The Secretary of State to the American Ambassador.
Washington, December 17, 1911.
The note having been dated and in fact presented to-day, in accordance with the instructions of December 15, 11 p.m., this Government must so regard it.
You were, of course, not instructed to make any request for a reply, so that the remarks of the minister for foreign affairs were evidently made through some misunderstanding.

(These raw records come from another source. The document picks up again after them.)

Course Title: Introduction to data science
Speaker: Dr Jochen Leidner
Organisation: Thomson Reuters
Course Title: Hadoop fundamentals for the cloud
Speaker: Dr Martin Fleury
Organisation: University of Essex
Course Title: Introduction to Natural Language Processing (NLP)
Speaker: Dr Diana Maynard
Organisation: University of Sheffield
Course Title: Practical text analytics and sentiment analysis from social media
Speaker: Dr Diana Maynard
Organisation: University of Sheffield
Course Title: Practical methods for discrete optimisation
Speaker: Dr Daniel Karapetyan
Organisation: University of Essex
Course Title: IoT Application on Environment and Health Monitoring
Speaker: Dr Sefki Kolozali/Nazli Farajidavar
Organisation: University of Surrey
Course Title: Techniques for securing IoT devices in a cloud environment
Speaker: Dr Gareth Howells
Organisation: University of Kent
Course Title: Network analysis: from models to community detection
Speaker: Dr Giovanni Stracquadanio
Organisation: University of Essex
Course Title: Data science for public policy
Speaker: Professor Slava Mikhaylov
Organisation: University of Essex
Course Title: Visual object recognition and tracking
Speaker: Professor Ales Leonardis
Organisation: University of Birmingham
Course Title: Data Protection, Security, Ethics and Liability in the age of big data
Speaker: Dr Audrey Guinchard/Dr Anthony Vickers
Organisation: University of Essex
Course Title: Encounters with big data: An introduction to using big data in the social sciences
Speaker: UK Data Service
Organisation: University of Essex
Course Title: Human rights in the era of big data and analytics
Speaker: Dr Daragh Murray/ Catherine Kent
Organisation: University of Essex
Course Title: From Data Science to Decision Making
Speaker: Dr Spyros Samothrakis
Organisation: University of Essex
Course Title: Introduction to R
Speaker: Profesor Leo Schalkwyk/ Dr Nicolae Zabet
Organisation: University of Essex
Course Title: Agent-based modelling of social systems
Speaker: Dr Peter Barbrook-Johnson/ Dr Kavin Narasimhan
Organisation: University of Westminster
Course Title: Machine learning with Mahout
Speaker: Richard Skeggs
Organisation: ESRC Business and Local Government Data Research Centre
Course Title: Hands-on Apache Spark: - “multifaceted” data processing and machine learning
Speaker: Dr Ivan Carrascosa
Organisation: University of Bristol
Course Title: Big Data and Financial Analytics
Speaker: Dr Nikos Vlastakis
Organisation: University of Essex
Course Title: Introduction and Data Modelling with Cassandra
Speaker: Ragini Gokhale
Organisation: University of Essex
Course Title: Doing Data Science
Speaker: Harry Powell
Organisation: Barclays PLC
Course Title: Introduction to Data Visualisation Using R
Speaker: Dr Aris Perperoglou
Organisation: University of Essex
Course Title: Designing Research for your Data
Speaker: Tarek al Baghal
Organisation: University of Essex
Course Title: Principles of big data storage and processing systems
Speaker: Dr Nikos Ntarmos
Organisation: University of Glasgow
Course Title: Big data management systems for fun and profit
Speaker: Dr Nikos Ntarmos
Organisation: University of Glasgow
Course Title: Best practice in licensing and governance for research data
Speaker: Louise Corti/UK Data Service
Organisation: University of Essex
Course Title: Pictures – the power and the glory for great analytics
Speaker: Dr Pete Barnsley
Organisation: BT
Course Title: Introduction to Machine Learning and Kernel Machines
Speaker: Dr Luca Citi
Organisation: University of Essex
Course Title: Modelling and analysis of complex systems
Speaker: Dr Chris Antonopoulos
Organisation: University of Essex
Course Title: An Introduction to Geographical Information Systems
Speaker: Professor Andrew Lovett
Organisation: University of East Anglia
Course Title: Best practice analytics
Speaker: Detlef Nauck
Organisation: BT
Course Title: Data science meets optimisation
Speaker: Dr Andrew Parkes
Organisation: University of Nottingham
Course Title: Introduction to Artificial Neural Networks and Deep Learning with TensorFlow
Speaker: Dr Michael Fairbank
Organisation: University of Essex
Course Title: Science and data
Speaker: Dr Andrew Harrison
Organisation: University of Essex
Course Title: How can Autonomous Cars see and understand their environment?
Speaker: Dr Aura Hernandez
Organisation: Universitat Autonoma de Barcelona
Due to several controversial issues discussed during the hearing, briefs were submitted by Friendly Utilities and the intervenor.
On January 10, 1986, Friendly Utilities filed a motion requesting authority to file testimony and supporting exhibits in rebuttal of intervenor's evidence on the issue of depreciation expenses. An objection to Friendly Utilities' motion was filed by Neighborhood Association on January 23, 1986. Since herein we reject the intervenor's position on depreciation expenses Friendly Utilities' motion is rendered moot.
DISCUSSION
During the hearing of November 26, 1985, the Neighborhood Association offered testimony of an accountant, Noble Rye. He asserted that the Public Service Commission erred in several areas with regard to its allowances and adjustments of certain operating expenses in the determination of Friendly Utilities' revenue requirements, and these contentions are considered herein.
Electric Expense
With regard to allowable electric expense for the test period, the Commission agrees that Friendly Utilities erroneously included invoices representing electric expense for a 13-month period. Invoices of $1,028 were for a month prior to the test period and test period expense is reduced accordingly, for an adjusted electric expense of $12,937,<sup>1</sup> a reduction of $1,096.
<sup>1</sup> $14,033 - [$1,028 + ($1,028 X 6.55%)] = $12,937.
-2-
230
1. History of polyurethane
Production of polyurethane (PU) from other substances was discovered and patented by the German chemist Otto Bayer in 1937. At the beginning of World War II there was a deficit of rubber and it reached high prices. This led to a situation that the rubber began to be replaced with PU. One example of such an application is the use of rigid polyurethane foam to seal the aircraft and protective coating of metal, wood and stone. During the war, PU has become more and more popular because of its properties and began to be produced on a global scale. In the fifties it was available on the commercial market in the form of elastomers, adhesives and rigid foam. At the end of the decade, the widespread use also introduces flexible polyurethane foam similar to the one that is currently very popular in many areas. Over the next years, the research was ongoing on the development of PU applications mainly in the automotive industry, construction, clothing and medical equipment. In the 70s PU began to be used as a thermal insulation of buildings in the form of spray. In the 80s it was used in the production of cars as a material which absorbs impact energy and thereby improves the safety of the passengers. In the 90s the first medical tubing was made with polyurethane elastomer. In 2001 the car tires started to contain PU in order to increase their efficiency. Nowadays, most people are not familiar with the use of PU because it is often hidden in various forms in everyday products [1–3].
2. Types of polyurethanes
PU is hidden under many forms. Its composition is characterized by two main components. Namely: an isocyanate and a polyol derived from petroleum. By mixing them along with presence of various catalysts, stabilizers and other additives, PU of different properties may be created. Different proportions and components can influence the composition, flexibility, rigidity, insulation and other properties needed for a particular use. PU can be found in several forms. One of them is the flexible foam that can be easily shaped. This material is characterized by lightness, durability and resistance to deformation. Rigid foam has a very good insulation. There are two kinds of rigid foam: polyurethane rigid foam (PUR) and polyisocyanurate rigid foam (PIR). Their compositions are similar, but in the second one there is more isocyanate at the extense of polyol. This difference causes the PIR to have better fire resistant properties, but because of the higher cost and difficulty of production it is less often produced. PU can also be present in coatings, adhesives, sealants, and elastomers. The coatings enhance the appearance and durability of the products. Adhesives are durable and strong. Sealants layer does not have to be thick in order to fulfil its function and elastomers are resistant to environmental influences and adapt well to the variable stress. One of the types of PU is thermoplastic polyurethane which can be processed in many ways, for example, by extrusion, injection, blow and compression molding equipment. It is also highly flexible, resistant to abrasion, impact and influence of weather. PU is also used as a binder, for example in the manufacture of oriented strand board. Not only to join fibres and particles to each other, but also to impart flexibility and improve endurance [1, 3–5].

By the confidential telegram of December 15, midnight, you obviously were not instructed to make any diplomatic representation. The Department was actuated solely by its usual desire to counteract in all possible ways any erroneous impressions of a disagreeable situation between the two Governments, and not doubting a similar disposition on the part of the Russian foreign office, I instructed you merely to explain the tone in which I intended to make public the action taken, with a view to any suggestions the minister for foreign affairs might offer. Since this evidently was not made clear you will withdraw the suggestion, and I shall make the matter public in some manner equally considerate of the friendly relations between the two Governments.
Since his arrival the Russian ambassador here has been most frankly conferred with and apprised of each change of the situation. According to universal diplomatic practice there is nothing unfriendly in the giving of notice to terminate a treaty in the courteous manner provided for this purpose by the treaty itself. As your instructions clearly show, and as the Russian ambassador here well knows, it was precisely friendship for Russia which caused the President to take this action as the sole mode of avoiding immediate [Page 699] legislative action in terms to which there might be objection as not appropriate to our historic relations.
You will hand a copy of this telegram textually to the minister for foreign affairs.